--- Records to use Enclosed Below ---
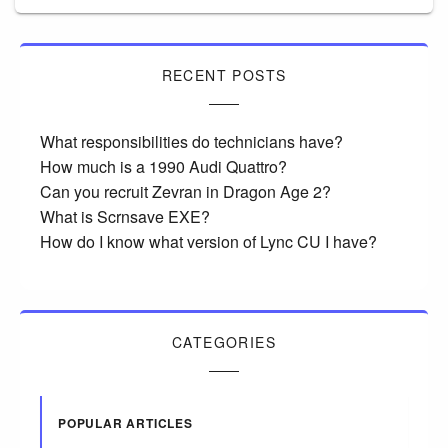
RECENT POSTS
What responsibilities do technicians have?
How much is a 1990 Audi Quattro?
Can you recruit Zevran in Dragon Age 2?
What is Scrnsave EXE?
How do I know what version of Lync CU I have?
CATEGORIES
POPULAR ARTICLES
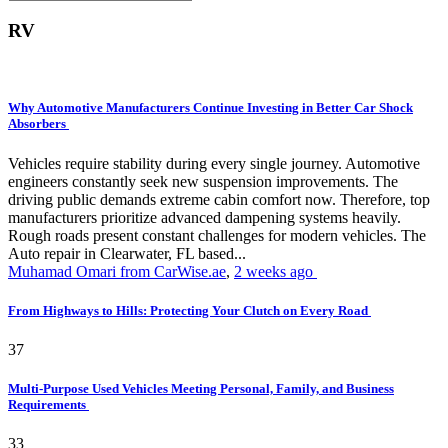
RV
Why Automotive Manufacturers Continue Investing in Better Car Shock
Absorbers
Vehicles require stability during every single journey. Automotive
engineers constantly seek new suspension improvements. The
driving public demands extreme cabin comfort now. Therefore, top
manufacturers prioritize advanced dampening systems heavily.
Rough roads present constant challenges for modern vehicles. The
Auto repair in Clearwater, FL based...
Muhamad Omari from CarWise.ae
,
2 weeks ago
From Highways to Hills: Protecting Your Clutch on Every Road
37
Multi-Purpose Used Vehicles Meeting Personal, Family, and Business
Requirements
33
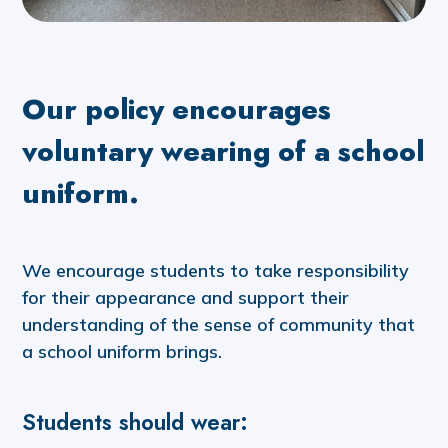
Our policy encourages
voluntary wearing of a school
uniform.
We encourage students to take responsibility
for their appearance and support their
understanding of the sense of community that
a school uniform brings.
Students should wear:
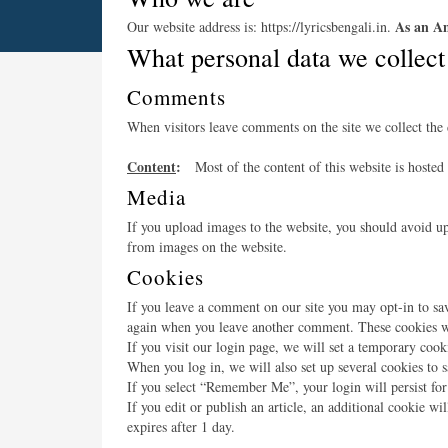
As an Am
Our website address is: https://lyricsbengali.in.
What personal data we collect
Comments
When visitors leave comments on the site we collect the 
Content
:
Most of the content of this website is hosted
Media
If you upload images to the website, you should avoid u
from images on the website.
Cookies
If you leave a comment on our site you may opt-in to sav
again when you leave another comment. These cookies wil
If you visit our login page, we will set a temporary coo
When you log in, we will also set up several cookies to s
If you select “Remember Me”, your login will persist for
If you edit or publish an article, an additional cookie wi
expires after 1 day.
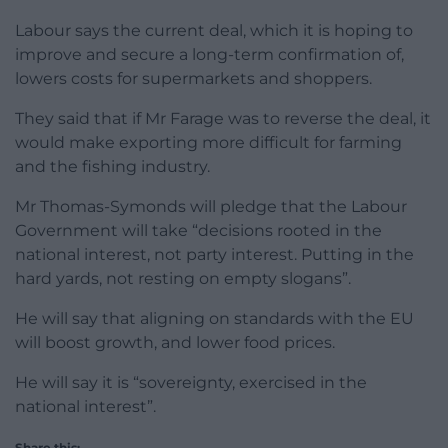
Labour says the current deal, which it is hoping to
improve and secure a long-term confirmation of,
lowers costs for supermarkets and shoppers.
They said that if Mr Farage was to reverse the deal, it
would make exporting more difficult for farming
and the fishing industry.
Mr Thomas-Symonds will pledge that the Labour
Government will take “decisions rooted in the
national interest, not party interest. Putting in the
hard yards, not resting on empty slogans”.
He will say that aligning on standards with the EU
will boost growth, and lower food prices.
He will say it is “sovereignty, exercised in the
national interest”.
Share this:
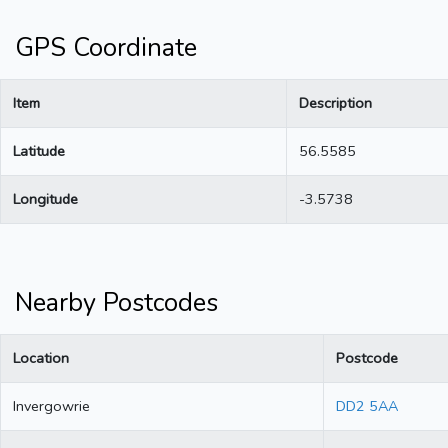
GPS Coordinate
Item
Description
Latitude
56.5585
Longitude
-3.5738
Nearby Postcodes
Location
Postcode
Invergowrie
DD2 5AA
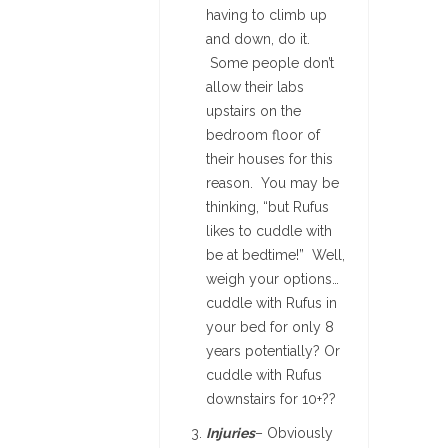
having to climb up
and down, do it.
Some people don’t
allow their labs
upstairs on the
bedroom floor of
their houses for this
reason. You may be
thinking, “but Rufus
likes to cuddle with
be at bedtime!” Well,
weigh your options…
cuddle with Rufus in
your bed for only 8
years potentially? Or
cuddle with Rufus
downstairs for 10+??
Injuries
– Obviously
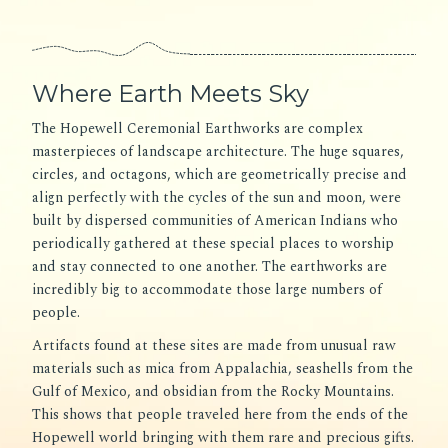
Where Earth Meets Sky
The Hopewell Ceremonial Earthworks are complex
masterpieces of landscape architecture. The huge squares,
circles, and octagons, which are geometrically precise and
align perfectly with the cycles of the sun and moon, were
built by dispersed communities of American Indians who
periodically gathered at these special places to worship
and stay connected to one another. The earthworks are
incredibly big to accommodate those large numbers of
people.
Artifacts found at these sites are made from unusual raw
materials such as mica from Appalachia, seashells from the
Gulf of Mexico, and obsidian from the Rocky Mountains.
This shows that people traveled here from the ends of the
Hopewell world bringing with them rare and precious gifts.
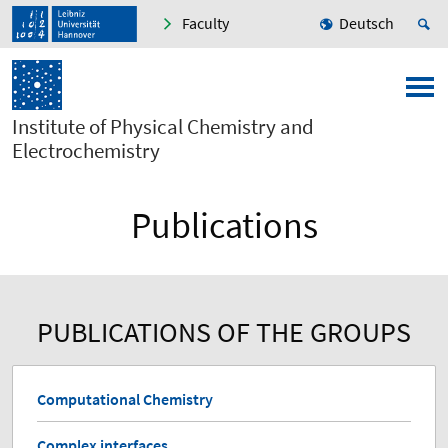
Faculty
Deutsch
Institute of Physical Chemistry and
Electrochemistry
Publications
PUBLICATIONS OF THE GROUPS
Computational Chemistry
Complex interfaces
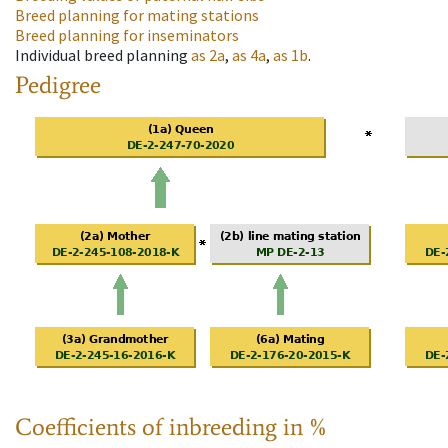
Breed planning for mating stations
Breed planning for inseminators
Individual breed planning
as
2a
,
as
4a
,
as
1b
.
Pedigree
Coefficients of inbreeding in %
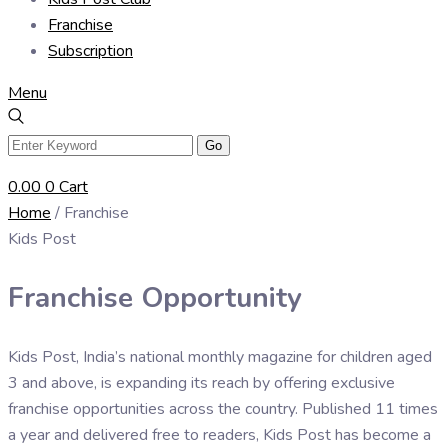
Franchise
Subscription
Menu
0.00
0
Cart
Home
/ Franchise
Kids Post
Franchise Opportunity
Kids Post, India’s national monthly magazine for children aged
3 and above, is expanding its reach by offering exclusive
franchise opportunities across the country. Published 11 times
a year and delivered free to readers, Kids Post has become a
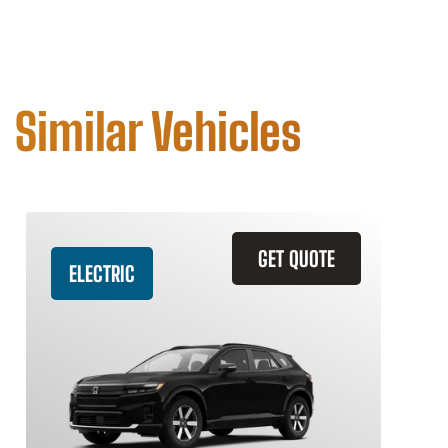
Similar Vehicles
GET QUOTE
ELECTRIC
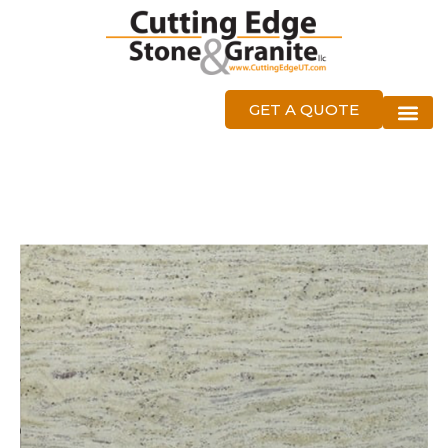
GET A QUOTE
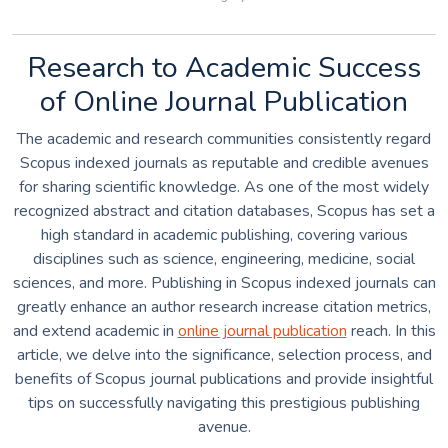
Research to Academic Success
of Online Journal Publication
The academic and research communities consistently regard
Scopus indexed journals as reputable and credible avenues
for sharing scientific knowledge. As one of the most widely
recognized abstract and citation databases, Scopus has set a
high standard in academic publishing, covering various
disciplines such as science, engineering, medicine, social
sciences, and more. Publishing in Scopus indexed journals can
greatly enhance an author research increase citation metrics,
and extend academic in
online journal publication
reach. In this
article, we delve into the significance, selection process, and
benefits of Scopus journal publications and provide insightful
tips on successfully navigating this prestigious publishing
avenue.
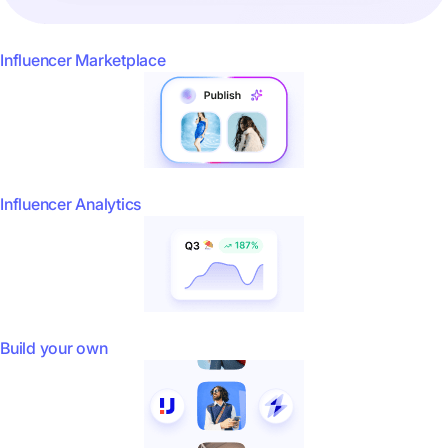
Influencer Marketplace
Influencer Analytics
Build your own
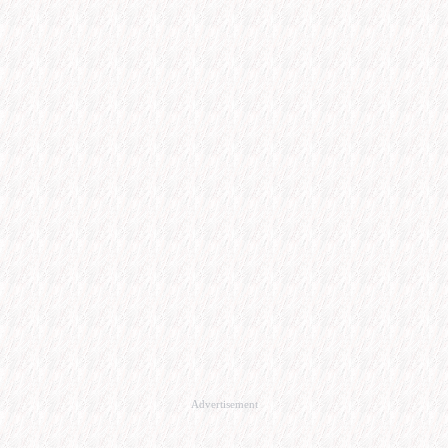
Advertisement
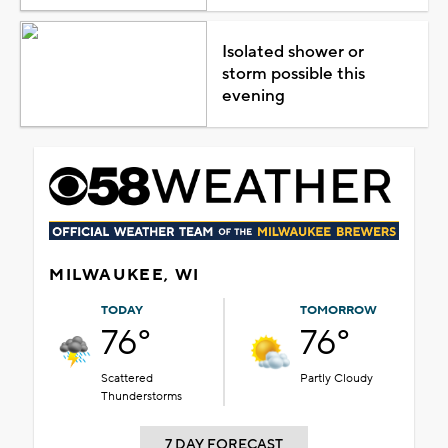
Isolated shower or
storm possible this
evening
MILWAUKEE, WI
TODAY
TOMORROW
76°
76°
Scattered
Partly Cloudy
Thunderstorms
7 DAY FORECAST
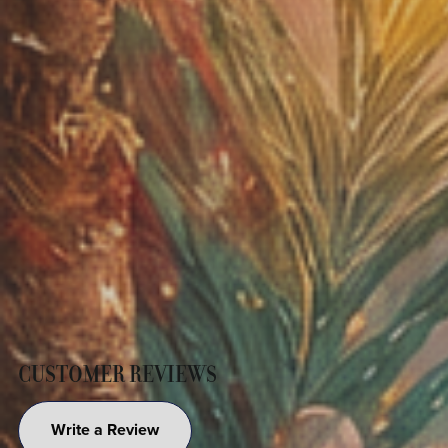
CUSTOMER REVIEWS
Write a Review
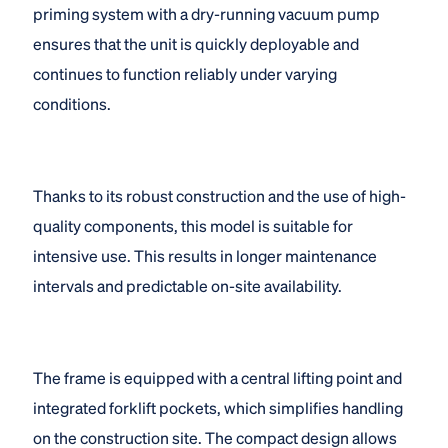
priming system with a dry-running vacuum pump
ensures that the unit is quickly deployable and
continues to function reliably under varying
conditions.
Thanks to its robust construction and the use of high-
quality components, this model is suitable for
intensive use. This results in longer maintenance
intervals and predictable on-site availability.
The frame is equipped with a central lifting point and
integrated forklift pockets, which simplifies handling
on the construction site. The compact design allows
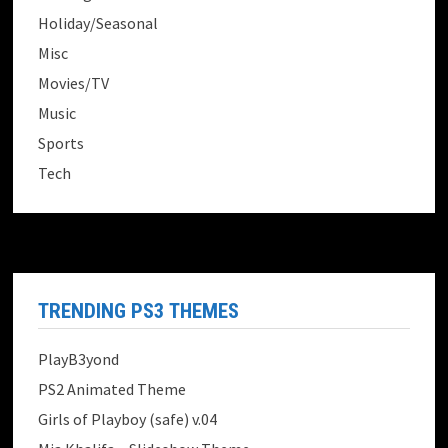
Holiday/Seasonal
Misc
Movies/TV
Music
Sports
Tech
TRENDING PS3 THEMES
PlayB3yond
PS2 Animated Theme
Girls of Playboy (safe) v.04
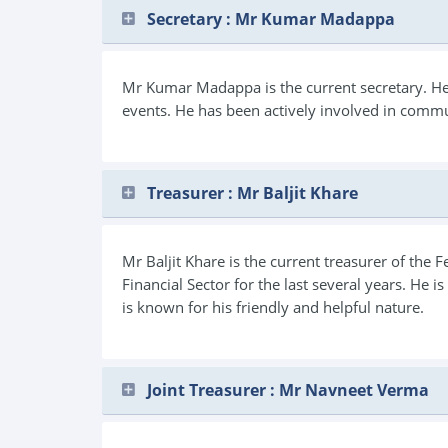
Secretary : Mr Kumar Madappa
Mr Kumar Madappa is the current secretary. He i
events. He has been actively involved in commu
Treasurer : Mr Baljit Khare
Mr Baljit Khare is the current treasurer of the
Financial Sector for the last several years. He 
is known for his friendly and helpful nature.
Joint Treasurer : Mr Navneet Verma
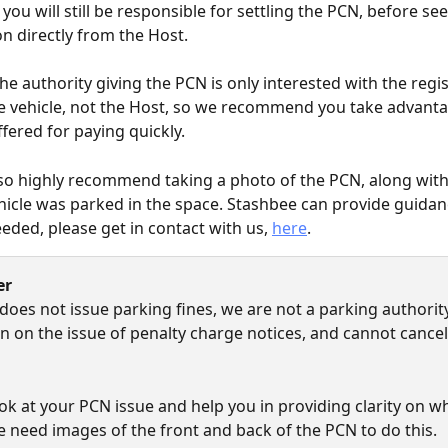
you will still be responsible for settling the PCN, before se
 directly from the Host.
e authority giving the PCN is only interested with the regi
e vehicle, not the Host, so we recommend you take advanta
ffered for paying quickly.
o highly recommend taking a photo of the PCN, along with
icle was parked in the space. Stashbee can provide guidan
eded, please get in contact with us, 
here
.
er
does not issue parking fines, we are not a parking authority
ion on the issue of penalty charge notices, and cannot cance
ok at your PCN issue and help you in providing clarity on wh
e need images of the front and back of the PCN to do this.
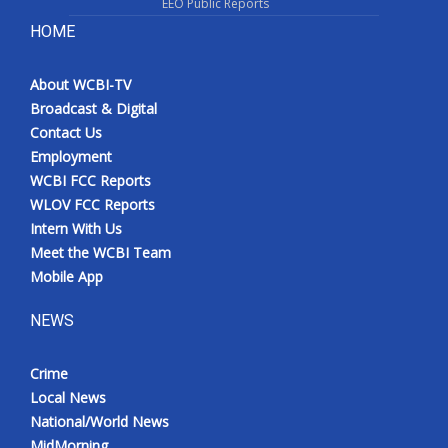
EEO Public Reports
HOME
About WCBI-TV
Broadcast & Digital
Contact Us
Employment
WCBI FCC Reports
WLOV FCC Reports
Intern With Us
Meet the WCBI Team
Mobile App
NEWS
Crime
Local News
National/World News
MidMorning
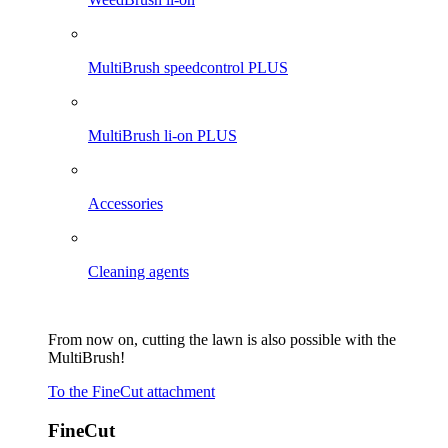
MultiBrush speedcontrol PLUS
MultiBrush li-on PLUS
Accessories
Cleaning agents
From now on, cutting the lawn is also possible with the
MultiBrush!
To the FineCut attachment
FineCut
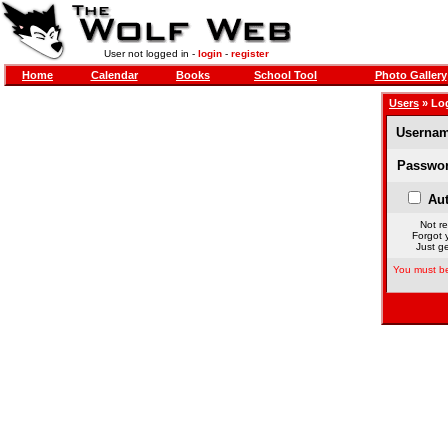
User not logged in -
login
-
register
Home
Calendar
Books
School Tool
Photo Gallery
Users
» Lo
Usernam
Passwor
Aut
Not re
Forgot 
Just ge
You must be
--- End of Enclosed Records to use ---
Problem statement
Please rewrite the text of all the records above, changing every "MultiBrush" to "Multi Brush" and keeping everything else the same. Leave out the pictures.

Answer for this exercise
RECENT POSTS
What responsibilities do technicians have?
How much is a 1990 Audi Quattro?
Can you recruit Zevran in Dragon Age 2?
What is Scrnsave EXE?
How do I know what version of Lync CU I have?
CATEGORIES
POPULAR ARTICLES
RV
Why Automotive Manufacturers Continue Investing in Better Car Shock
Absorbers
Vehicles require stability during every single journey. Automotive
engineers constantly seek new suspension improvements. The
driving public demands extreme cabin comfort now. Therefore, top
manufacturers prioritize advanced dampening systems heavily.
Rough roads present constant challenges for modern vehicles. The
Auto repair in Clearwater, FL based...
Muhamad Omari from CarWise.ae
,
2 weeks ago
From Highways to Hills: Protecting Your Clutch on Every Road
37
Multi-Purpose Used Vehicles Meeting Personal, Family, and Business
Requirements
33
Our policy encourages
voluntary wearing of a school
uniform.
We encourage students to take responsibility
for their appearance and support their
understanding of the sense of community that
a school uniform brings.
Students should wear:
As an Am
Our website address is: https://lyricsbengali.in.
What personal data we collect
Comments
When visitors leave comments on the site we collect the 
Content
:
Most of the content of this website is hosted
Media
If you upload images to the website, you should avoid u
from images on the website.
Cookies
If you leave a comment on our site you may opt-in to sav
again when you leave another comment. These cookies wil
If you visit our login page, we will set a temporary coo
When you log in, we will also set up several cookies to s
If you select “Remember Me”, your login will persist for
If you edit or publish an article, an additional cookie wi
expires after 1 day.
Labour says the current deal, which it is hoping to
improve and secure a long-term confirmation of,
lowers costs for supermarkets and shoppers.
They said that if Mr Farage was to reverse the deal, it
would make exporting more difficult for farming
and the fishing industry.
Mr Thomas-Symonds will pledge that the Labour
Government will take “decisions rooted in the
national interest, not party interest. Putting in the
hard yards, not resting on empty slogans”.
He will say that aligning on standards with the EU
will boost growth, and lower food prices.
He will say it is “sovereignty, exercised in the
national interest”.
Share this:
GPS Coordinate
Item
Description
Latitude
56.5585
Longitude
-3.5738
Nearby Postcodes
Location
Postcode
Invergowrie
DD2 5AA
having to climb up
and down, do it.
Some people don’t
allow their labs
upstairs on the
bedroom floor of
their houses for this
reason. You may be
thinking, “but Rufus
likes to cuddle with
be at bedtime!” Well,
weigh your options…
cuddle with Rufus in
your bed for only 8
years potentially? Or
cuddle with Rufus
downstairs for 10+??
Injuries
– Obviously
Where Earth Meets Sky
The Hopewell Ceremonial Earthworks are complex
masterpieces of landscape architecture. The huge squares,
circles, and octagons, which are geometrically precise and
align perfectly with the cycles of the sun and moon, were
built by dispersed communities of American Indians who
periodically gathered at these special places to worship
and stay connected to one another. The earthworks are
incredibly big to accommodate those large numbers of
people.
Artifacts found at these sites are made from unusual raw
materials such as mica from Appalachia, seashells from the
Gulf of Mexico, and obsidian from the Rocky Mountains.
This shows that people traveled here from the ends of the
Hopewell world bringing with them rare and precious gifts.
Faculty
Deutsch
Institute of Physical Chemistry and
Electrochemistry
Publications
PUBLICATIONS OF THE GROUPS
Computational Chemistry
Complex interfaces
Breed planning for mating stations
Breed planning for inseminators
Individual breed planning
as
2a
,
as
4a
,
as
1b
.
Pedigree
Coefficients of inbreeding in %
Franchise
Subscription
Menu
0.00
0
Cart
Home
/ Franchise
Kids Post
Franchise Opportunity
Kids Post, India’s national monthly magazine for children aged
3 and above, is expanding its reach by offering exclusive
franchise opportunities across the country. Published 11 times
a year and delivered free to readers, Kids Post has become a
Similar Vehicles
GET QUOTE
ELECTRIC
GET A QUOTE
Research to Academic Success
of Online Journal Publication
The academic and research communities consistently regard
Scopus indexed journals as reputable and credible avenues
for sharing scientific knowledge. As one of the most widely
recognized abstract and citation databases, Scopus has set a
high standard in academic publishing, covering various
disciplines such as science, engineering, medicine, social
sciences, and more. Publishing in Scopus indexed journals can
greatly enhance an author research increase citation metrics,
and extend academic in
online journal publication
reach. In this
article, we delve into the significance, selection process, and
benefits of Scopus journal publications and provide insightful
tips on successfully navigating this prestigious publishing
avenue.
Influencer Marketplace
Influencer Analytics
Build your own
Advertisement
Isolated shower or
storm possible this
evening
MILWAUKEE, WI
TODAY
TOMORROW
76°
76°
Scattered
Partly Cloudy
Thunderstorms
7 DAY FORECAST
CUSTOMER REVIEWS
Write a Review
priming system with a dry-running vacuum pump
ensures that the unit is quickly deployable and
continues to function reliably under varying
conditions.
Thanks to its robust construction and the use of high-
quality components, this model is suitable for
intensive use. This results in longer maintenance
intervals and predictable on-site availability.
The frame is equipped with a central lifting point and
integrated forklift pockets, which simplifies handling
on the construction site. The compact design allows
Holiday/Seasonal
Misc
Movies/TV
Music
Sports
Tech
TRENDING PS3 THEMES
PlayB3yond
PS2 Animated Theme
Girls of Playboy (safe) v.04
Secretary : Mr Kumar Madappa
Mr Kumar Madappa is the current secretary. He i
events. He has been actively involved in commu
Treasurer : Mr Baljit Khare
Mr Baljit Khare is the current treasurer of the
Financial Sector for the last several years. He 
is known for his friendly and helpful nature.
Joint Treasurer : Mr Navneet Verma
you will still be responsible for settling the PCN, before se
 directly from the Host.
e authority giving the PCN is only interested with the regi
e vehicle, not the Host, so we recommend you take advanta
ffered for paying quickly.
o highly recommend taking a photo of the PCN, along with
icle was parked in the space. Stashbee can provide guidan
eded, please get in contact with us, 
here
.
er
does not issue parking fines, we are not a parking authority
ion on the issue of penalty charge notices, and cannot cance
ok at your PCN issue and help you in providing clarity on wh
e need images of the front and back of the PCN to do this.
EEO Public Reports
HOME
About WCBI-TV
Broadcast & Digital
Contact Us
Employment
WCBI FCC Reports
WLOV FCC Reports
Intern With Us
Meet the WCBI Team
Mobile App
NEWS
Crime
Local News
National/World News
MidMorning
Multi Brush speedcontrol PLUS
Multi Brush li-on PLUS
Accessories
Cleaning agents
From now on, cutting the lawn is also possible with the
Multi Brush!
To the FineCut attachment
FineCut
User not logged in -
login
-
register
Home
Calendar
Books
School Tool
Photo Gallery
Users
» Lo
Usernam
Passwor
Aut
Not re
Forgot 
Just ge
You must be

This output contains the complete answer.